Reduce variable costs
Materials can account for a large part of production costs, so negotiate with suppliers on price and seek discounts for bulk purchases or longer-term contracts (provided you aren’t purchasing too much and facing the risk of excess or expired inventory). Reduce labor costs by rationalizing production workflows and training workers to increase output.
Automate and streamline
Keeping equipment up to date and using modern production systems can boost efficiency and product quality, reducing scrap and waste. Consider ways to lower energy consumption with technology that automatically regulates electricity and fuel use.

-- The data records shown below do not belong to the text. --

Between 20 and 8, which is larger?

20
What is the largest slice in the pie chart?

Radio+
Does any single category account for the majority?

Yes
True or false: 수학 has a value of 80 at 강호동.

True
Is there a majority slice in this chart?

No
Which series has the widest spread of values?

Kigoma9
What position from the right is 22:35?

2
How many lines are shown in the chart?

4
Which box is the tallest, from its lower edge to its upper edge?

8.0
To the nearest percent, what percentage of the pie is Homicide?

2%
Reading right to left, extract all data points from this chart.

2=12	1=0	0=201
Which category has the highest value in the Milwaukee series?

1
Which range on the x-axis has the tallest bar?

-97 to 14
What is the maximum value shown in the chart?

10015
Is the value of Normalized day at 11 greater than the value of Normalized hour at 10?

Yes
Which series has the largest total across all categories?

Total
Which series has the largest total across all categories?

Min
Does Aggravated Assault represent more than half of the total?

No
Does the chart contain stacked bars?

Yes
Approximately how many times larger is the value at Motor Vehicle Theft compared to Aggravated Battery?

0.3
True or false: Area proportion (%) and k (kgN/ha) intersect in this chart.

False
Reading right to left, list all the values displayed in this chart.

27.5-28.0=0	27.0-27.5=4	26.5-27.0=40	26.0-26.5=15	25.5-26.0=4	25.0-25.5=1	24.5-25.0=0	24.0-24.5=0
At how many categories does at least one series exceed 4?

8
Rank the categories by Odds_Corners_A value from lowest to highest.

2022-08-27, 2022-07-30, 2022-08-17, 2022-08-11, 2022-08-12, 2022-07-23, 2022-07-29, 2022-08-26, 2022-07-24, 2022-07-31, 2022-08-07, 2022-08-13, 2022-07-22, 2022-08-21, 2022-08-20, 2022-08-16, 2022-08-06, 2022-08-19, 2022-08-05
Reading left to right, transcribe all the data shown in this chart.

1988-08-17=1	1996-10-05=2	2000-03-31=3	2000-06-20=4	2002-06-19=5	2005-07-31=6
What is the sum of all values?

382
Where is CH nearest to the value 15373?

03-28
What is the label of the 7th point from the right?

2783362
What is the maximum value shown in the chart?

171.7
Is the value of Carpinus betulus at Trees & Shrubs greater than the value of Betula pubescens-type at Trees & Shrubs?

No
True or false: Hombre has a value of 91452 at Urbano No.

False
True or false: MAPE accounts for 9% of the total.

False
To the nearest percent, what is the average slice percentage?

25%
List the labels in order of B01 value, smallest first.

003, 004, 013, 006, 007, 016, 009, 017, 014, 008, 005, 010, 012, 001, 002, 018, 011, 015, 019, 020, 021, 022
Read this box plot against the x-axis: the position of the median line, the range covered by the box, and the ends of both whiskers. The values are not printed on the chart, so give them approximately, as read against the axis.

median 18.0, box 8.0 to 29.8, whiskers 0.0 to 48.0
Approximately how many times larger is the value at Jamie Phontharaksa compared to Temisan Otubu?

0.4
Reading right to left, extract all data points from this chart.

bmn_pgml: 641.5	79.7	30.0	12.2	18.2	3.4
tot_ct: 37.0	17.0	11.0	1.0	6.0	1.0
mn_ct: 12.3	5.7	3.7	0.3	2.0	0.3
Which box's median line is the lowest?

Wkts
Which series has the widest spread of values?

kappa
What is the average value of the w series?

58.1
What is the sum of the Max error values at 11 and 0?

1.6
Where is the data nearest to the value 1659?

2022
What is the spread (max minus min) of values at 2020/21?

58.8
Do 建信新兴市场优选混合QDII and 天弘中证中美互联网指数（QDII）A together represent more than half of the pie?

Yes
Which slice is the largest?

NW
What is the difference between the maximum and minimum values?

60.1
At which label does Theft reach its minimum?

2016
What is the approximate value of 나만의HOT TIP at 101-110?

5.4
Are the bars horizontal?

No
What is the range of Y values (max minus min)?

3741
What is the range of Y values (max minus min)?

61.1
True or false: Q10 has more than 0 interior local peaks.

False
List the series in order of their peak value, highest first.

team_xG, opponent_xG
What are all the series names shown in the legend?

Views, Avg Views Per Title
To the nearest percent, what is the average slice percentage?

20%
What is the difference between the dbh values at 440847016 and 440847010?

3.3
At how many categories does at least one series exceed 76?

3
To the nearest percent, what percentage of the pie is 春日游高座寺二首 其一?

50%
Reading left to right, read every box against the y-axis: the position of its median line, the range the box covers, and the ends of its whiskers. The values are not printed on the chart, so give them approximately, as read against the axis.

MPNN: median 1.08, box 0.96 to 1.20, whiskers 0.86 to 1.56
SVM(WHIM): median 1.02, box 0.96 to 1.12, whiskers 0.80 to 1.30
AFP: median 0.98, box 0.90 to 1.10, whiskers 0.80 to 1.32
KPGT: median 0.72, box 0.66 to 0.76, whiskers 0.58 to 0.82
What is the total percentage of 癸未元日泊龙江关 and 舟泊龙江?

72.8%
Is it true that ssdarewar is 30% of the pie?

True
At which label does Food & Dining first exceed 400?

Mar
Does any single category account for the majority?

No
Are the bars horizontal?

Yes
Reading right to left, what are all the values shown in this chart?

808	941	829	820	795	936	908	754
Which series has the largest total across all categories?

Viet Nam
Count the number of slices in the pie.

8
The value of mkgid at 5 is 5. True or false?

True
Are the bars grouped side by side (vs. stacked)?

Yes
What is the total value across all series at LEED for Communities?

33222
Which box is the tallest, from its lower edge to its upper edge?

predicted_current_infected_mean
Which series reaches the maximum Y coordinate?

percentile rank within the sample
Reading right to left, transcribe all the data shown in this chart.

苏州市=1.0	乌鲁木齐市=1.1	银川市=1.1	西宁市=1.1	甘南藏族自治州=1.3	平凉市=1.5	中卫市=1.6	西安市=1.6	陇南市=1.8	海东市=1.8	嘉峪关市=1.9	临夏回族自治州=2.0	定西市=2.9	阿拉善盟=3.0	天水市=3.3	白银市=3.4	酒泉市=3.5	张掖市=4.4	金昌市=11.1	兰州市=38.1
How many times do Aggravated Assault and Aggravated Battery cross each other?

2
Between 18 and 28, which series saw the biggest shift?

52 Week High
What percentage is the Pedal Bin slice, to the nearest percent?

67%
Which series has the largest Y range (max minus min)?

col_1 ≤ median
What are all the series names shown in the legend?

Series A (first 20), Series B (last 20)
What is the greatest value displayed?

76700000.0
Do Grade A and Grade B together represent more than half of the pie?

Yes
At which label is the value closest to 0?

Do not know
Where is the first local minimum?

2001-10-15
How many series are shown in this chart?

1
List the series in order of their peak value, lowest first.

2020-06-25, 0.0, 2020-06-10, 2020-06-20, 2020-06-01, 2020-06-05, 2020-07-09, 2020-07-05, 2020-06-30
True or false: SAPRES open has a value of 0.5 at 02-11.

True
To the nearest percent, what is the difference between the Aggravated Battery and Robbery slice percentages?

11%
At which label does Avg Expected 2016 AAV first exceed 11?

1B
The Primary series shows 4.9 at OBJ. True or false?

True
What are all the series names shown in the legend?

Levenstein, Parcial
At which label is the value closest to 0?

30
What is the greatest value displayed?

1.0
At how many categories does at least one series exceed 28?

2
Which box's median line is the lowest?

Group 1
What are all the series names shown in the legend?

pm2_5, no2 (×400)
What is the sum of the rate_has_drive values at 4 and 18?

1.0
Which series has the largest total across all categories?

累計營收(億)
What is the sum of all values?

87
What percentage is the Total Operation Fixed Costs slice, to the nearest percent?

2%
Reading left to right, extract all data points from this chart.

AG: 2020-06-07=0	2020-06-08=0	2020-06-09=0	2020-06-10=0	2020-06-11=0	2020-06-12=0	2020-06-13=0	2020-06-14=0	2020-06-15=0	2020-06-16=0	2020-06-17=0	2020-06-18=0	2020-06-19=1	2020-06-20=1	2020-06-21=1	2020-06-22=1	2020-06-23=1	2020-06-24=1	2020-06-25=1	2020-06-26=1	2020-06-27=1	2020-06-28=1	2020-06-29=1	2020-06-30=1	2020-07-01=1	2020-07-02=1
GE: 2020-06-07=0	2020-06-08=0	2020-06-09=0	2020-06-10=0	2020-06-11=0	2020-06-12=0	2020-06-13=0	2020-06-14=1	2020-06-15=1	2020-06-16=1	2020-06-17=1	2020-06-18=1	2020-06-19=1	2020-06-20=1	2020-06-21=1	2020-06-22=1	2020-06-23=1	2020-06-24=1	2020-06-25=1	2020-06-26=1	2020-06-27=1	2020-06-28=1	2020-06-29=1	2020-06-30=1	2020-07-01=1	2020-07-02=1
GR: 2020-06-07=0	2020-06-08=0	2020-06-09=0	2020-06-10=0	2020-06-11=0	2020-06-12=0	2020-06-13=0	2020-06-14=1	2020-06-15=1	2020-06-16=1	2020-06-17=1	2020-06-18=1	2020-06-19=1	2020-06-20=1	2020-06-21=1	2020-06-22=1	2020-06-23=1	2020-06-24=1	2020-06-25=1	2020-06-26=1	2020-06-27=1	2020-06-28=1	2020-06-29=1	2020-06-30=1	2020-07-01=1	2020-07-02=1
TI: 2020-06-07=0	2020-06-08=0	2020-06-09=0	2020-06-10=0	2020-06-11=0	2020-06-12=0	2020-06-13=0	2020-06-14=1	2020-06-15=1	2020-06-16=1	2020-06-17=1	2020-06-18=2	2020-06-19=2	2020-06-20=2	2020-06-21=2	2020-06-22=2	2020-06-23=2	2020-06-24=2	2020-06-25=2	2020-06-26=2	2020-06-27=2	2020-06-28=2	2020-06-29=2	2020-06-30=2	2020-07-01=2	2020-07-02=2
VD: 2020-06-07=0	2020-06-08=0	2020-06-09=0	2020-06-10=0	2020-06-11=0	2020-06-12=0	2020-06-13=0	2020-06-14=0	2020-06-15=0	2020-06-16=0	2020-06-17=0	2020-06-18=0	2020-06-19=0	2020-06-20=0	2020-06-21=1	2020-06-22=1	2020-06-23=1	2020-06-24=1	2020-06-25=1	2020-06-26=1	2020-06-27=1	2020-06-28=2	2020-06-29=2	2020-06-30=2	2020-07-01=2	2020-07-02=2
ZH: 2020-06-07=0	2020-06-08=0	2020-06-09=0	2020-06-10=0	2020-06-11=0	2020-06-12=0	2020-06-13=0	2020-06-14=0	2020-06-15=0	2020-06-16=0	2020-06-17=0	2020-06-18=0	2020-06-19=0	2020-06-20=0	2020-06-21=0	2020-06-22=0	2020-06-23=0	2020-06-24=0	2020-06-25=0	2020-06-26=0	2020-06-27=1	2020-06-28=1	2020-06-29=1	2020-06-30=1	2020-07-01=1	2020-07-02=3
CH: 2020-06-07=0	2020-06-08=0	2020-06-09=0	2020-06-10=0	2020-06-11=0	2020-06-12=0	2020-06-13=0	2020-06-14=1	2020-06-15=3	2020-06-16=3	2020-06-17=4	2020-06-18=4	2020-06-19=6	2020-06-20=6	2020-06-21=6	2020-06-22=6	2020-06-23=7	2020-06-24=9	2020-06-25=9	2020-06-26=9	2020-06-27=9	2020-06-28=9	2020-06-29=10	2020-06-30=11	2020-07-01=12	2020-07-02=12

For ecommerce businesses, automating order fulfillment and shipping processes can hold down costs while reducing error rates. Think about standardizing components to speed up production; if you’re a service business, simplified service content makes it easier for customers to understand what you provide. When you review your product lineup, consider scaling back or dropping products with higher per-unit costs and lower profit margins.
Improve logistics
A business’s logistics include inventory management, storage, and warehousing, all known as holding costs. Businesses sometimes pay for storage they don’t need, adding to holding costs. Logistics are particularly important for ecommerce businesses, which tend to hold more inventory than brick-and-mortar retail stores, meaning storage and warehousing are a big part of their per-unit costs.
Outsource
Consider using third-party providers with particular expertise in accounting, customer billing, and account management. This is often more cost-effective than doing it yourself. Particularly for ecommerce and other businesses with large inventories, managing storage and warehouse costs can be done by a third-party logistics (3PL) service, which handles all inventory tracking, storage, and warehousing.
Cost per unit FAQ
How do you calculate cost per unit?
Calculating cost per unit starts with adding all the business’s variable and fixed costs for a given period, such as a quarter or year, then dividing by the total number of products made or services delivered in the period.
What are the differences between total cost per unit and quantity sold methods?
Total cost per unit is the average cost to produce, store, and sell a single item. Quantity sold methods are used to calculate the total cost of goods sold and to manage the quantity of goods sold through techniques such as demand forecasting.
How can an increase in sales volume reduce cost per unit?
Higher sales volume increases variable costs, but not fixed costs. This means total production costs don’t rise in proportion to the increase in output, thus leading to lower per-unit cost as production volume increases. Another way to think about this is that total fixed costs are spread over a larger base of products.